▶ [Input for this task]
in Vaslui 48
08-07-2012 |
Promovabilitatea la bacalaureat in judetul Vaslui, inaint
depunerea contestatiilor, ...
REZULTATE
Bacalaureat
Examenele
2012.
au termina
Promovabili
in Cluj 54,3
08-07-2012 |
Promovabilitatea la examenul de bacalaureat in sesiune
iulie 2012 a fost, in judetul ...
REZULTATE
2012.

▶ [Task goal] Repeat each entry above exactly as it appears.

▶ [Output for this exercise]
in Vaslui 48
08-07-2012 |
Promovabilitatea la bacalaureat in judetul Vaslui, inaint
depunerea contestatiilor, ...
REZULTATE
Bacalaureat
Examenele
2012.
au termina
Promovabili
in Cluj 54,3
08-07-2012 |
Promovabilitatea la examenul de bacalaureat in sesiune
iulie 2012 a fost, in judetul ...
REZULTATE
2012.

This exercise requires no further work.